Advogada critica

Ação da CNI contra demissão discriminatória segue ‘absoluto retrocesso’

“Quantos trabalhadores com doenças graves conseguem continuar trabalhando, não sendo aposentados por invalidez? Destes, quantos são demitidos?”

Nelson Jr./SCO/STF
Nelson Jr./SCO/STF
Ação da indústria contra norma do TST será analisada pela ministra Cármen Lúcia

São Paulo – Ação da Confederação Nacional da Indústria (CNI) contra súmula do Tribunal Superior do Trabalho (TST) que protege contra demissão discriminatória se explica pelo “momento de absoluto retrocesso social e político” do país, avalia a advogada Lúcia Noronha. “Muito antes da edição desta súmula, em 2012, o tema era debatido nos tribunais trabalhistas, tendo sido firmado o entendimento consolidado na norma em vista dos princípios constitucionais que vedam a discriminação e asseguram dignidade a todas as pessoas”, lembra. “Em vista disto, qual a intenção da CNI de apresentar o pedido ao STF, neste momento em que os direitos sociais – inclusive e especialmente os trabalhistas – estão sendo tão duramente atacados?”

Segundo a Súmula 443 do TST, “presume-se discriminatória a despedida de empregado portador do vírus HIV ou de outra doença grave que suscite estigma ou preconceito”. E acrescenta que, nesse caso o trabalhador tem direito à reintegração no emprego. “A Súmula prevê uma presunção, que pode ser revertida pelo empregador, de que a dispensa de trabalhador com doença grave foi discriminatória”, observa a advogada.

Ela identifica na Arguição de Descumprimento de Preceito Fundamental (ADPF) 648 uma tentativa de “de utilizar este cenário favorável à derrubada de direitos para mais um enfrentamento com  os trabalhadores”. A advogada destaca que o empregador pode provar, nas três instâncias da Justiça do Trabalho, que a dispensa não foi discriminatória.

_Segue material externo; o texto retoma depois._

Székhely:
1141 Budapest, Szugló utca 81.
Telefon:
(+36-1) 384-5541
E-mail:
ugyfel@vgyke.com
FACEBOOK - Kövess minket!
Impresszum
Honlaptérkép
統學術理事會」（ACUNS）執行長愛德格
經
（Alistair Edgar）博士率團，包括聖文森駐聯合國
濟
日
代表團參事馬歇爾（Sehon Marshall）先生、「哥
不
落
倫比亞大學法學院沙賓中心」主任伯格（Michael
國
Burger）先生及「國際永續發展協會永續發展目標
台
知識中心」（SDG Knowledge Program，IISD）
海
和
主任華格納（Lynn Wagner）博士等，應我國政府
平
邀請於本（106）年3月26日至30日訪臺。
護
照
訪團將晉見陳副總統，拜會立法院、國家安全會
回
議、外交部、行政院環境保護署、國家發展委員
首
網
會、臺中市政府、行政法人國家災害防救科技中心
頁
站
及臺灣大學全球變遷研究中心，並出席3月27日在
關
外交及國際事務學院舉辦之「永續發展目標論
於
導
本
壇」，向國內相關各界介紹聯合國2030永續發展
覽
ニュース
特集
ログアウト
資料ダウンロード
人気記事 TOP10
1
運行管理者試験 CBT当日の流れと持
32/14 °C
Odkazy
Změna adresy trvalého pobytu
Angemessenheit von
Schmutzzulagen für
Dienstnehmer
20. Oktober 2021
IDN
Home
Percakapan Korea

Em casos específicas, tem ainda a alternativa de recorrer ao próprio STF.

Lúcia não considera “aceitável” a alegação da entidade empresarial, sobre inversão da prova – a empresa é que teria de provar que a dispensa não teve caráter discriminatória. E enumera algumas situações: “Quantos trabalhadores com doenças graves conseguem continuar trabalhando, não sendo aposentados por invalidez? Destes, quantos são demitidos? Dos demitidos, quantos ajuízam reclamações postulando a reintegração? Nestas reclamações, quantas decisões foram favoráveis aos trabalhadores? O número de decisões justificaria o acionamento do STF para requerer o cancelamento da Súmula?”. E conclui que a CNI segue razões mais políticas do que efetivamente jurídicas.

A advogada refuta ainda a queixa de suposta “estabilidade eterna” feita pela CNI. “Os empregadores atuais esqueceram que até a introdução do FGTS, esta era a regra: os trabalhadores adquiriam estabilidade depois de 10 anos de vínculo de emprego. Portanto, não configuraria nenhuma aberração jurídica a concessão de estabilidade com termo final na data da concessão da aposentadoria. No entanto, não se trata disto, e sim de impedir uma dispensa arbitrária”, argumenta.

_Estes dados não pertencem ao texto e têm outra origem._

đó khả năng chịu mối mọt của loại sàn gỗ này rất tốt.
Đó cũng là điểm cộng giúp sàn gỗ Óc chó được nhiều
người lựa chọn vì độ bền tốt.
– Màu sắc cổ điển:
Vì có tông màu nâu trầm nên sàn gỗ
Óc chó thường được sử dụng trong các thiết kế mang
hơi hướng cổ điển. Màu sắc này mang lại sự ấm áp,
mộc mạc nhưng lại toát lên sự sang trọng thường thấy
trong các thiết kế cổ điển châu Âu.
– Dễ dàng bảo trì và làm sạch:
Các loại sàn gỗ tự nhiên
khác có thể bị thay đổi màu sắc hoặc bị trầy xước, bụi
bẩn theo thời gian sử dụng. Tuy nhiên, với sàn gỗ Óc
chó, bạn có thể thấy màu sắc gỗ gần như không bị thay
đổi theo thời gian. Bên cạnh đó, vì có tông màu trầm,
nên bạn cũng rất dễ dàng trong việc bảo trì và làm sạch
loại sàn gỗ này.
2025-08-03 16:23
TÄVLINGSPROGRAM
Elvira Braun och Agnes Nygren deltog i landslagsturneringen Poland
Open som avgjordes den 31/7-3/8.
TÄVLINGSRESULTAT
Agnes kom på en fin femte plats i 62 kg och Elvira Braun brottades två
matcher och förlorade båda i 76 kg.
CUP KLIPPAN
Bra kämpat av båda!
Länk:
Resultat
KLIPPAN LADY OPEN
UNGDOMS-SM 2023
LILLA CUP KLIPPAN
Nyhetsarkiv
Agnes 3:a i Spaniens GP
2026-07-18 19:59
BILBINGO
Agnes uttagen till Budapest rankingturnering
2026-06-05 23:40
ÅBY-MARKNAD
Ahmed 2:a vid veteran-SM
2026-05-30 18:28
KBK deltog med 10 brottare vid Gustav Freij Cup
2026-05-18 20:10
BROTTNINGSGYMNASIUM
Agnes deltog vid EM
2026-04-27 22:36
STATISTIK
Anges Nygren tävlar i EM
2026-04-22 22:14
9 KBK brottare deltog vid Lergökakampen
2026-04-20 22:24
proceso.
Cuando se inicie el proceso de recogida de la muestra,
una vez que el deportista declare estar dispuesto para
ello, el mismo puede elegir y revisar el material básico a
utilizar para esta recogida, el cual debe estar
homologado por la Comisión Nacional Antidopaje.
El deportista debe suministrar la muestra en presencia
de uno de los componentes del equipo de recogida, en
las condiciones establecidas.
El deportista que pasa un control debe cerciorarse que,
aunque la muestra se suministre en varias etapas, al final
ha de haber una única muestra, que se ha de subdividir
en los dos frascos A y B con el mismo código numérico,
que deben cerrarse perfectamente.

Em sua análise, também não se caracteriza uma “limitação da gestão empresarial”, outra alegação da confederação patronal, já que se trata de evitar a discriminação a um grupo de trabalhadores. “Seria desnecessário lembrar, não fosse a ação da CNI, que os direitos à vida, à saúde e à dignidade são previstos constitucionalmente”, emenda.

“A rescisão do contrato de um trabalhador com doença grave – HIV, esclerose múltipla, câncer, por exemplo – pode corresponder à efetiva sentença de antecipação da morte, quer pela falta de renda para sobrevivência, quer pelos efeitos psicológicos, quer especialmente pela falta de convênio médico”, diz Lúcia, esperando que o STF, “aplicando as normas constitucionais vigentes”, não reconheça a ação. A relatora da ADPF 648 é a ministra Cármen Lúcia, ex-presidenta da Corte.